Sözleşmeler hukukunun en temel ilkelerinden birisi hiç şüphesiz sözleşmelerin nisbiliğidir1. En basit tanımıyla sözleşmelerin nisbiliği, kişilerin ancak ve sadece kendi iradeleri ile akdettikleri bir sözleşmeden doğan borçları ifaya zorlanabileceği ve bu sözleşmeden doğan hakları talep etme yetkisine sahip olacakları hususunu ifade etmektedir2. Ancak zamanla bu kurala bazı istisnalar getirilmiştir. Bunlardan belki de en önemlisi, ticari hayatın ihtiyaçlarını karşılamak amacıyla yapılan tam üçüncü şahıs yararına sözleşmelerdir3. Nitekim 6098 sayılı Türk Borçlar Kanunu da (BK)md. 129 çerçevesinde, tıpkı 818 sayılı eksi Türk Borçlar Kanunu md. 111’de olduğu gibi, üçüncü kişi yararına sözleşme müessesesini yasal bir düzenlemeye tabi tutmuştur. Buna göre “Kendi adına sözleşme yapan kişi, sözleşmeye üçüncü kişi yararına bir edim yükümlülüğü koydurmuşsa, edimin üçüncü kişiye ifa edilmesini isteyebilir.”

Ne var ki tam üçüncü şahıs yararına yapılan sözleşmeler, sadece maddi hukuka dair düzenlemelerle sınırlı kalmayıp, usul hukukunu ilgilendiren bazı hükümler de içerebilmektedir. Ticari hayatta taraflar, özellikle uluslararası ticari faaliyetleri çerçevesinde ulusal mahkemelerden çok, daha hızlı ve daha “bağımsız” olduğuna inandıkları tahkim mahkemelerine başvurmayı tercih etmekte ve bu sebeple üçüncü kişi yararına bir edim yükümlülüğü kararlaştırdıkları sözleşmelere tahkim koşulu da ilave etmektedirler. Bu durum, özellikle üçüncü şahıs yararına sözleşme niteliği taşıyan akdi ilişkiler bakımından, bazı özellikli sorunların ortaya çıkmasına yol açmaktadır. Özellikle sözleşmede kararlaştırılan edimin ifasını talep etme hak ve yetkisine sahip bulunan lehtar üçüncü kişi ile borçlu arasında, sözleşme çerçevesinde bir ihtilaf meydana geldiğinde tam üçüncü kişi yararına yapılan sözleşmelerin içerdiği tahkim şartının, üçüncü kişiyi bağlayıcı nitelikte olup olmayacağı hususu, açıklığa kavuşturulması gereken bir sorun olarak karşımıza çıkmaktadır. Ki bu husus farklı yönde mahkeme kararları verilmesine, ayrıca doktrinde de tartışmalara sebebiyet vermiştir.
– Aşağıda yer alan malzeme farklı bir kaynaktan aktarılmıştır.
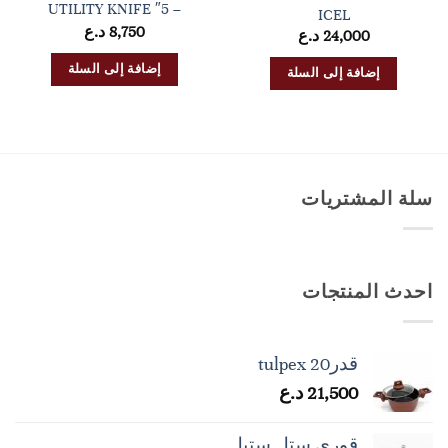
– 5″ UTILITY KNIFE
ICEL
8,750
د.ع
24,000
د.ع
إضافة إلى السلة
إضافة إلى السلة
سلة المشتريات
احدث المنتجات
قدرtulpex 20
21,500
د.ع
قوري ستل ستيل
Yapacağımız incelemenin amacı, tam üçüncü şahıs yararına yapılan sözleşmelerde mevcut olan tahkim koşulunun üçüncü kişi açısından bağlayıcı olup olmadığı sorusuna cevap aramaktır. Kuşkusuz bu konu bazı çalışmalara konu edilmiştir. Ancak gözlemleyebildiğimiz kadarıyla mesele ağırlıklı olarak usul hukuku ve tahkim bağlamında incelenmiş, oysa borçlar hukuku açısından henüz etraflıca değerlendirilmemiştir. Dolayısıyla çalışmamızın amacı, tahkim koşulunun üçüncü kişilere etkisinin borçlar hukuku perspektifinden aydınlatılmasıdır. Bu çerçevede öncelikle Türk hukukundan ve mukayeseli hukuktan örnekler verilecek ve konu dogmatik açıdan irdelenecektir. Ancak uluslararası tahkimde tahkim sözleşmesine uygulanacak hukuk sorunu bu çerçevede irdelenmeyecek, inceleme sadece Türk hukuku açısından ele alınacaktır.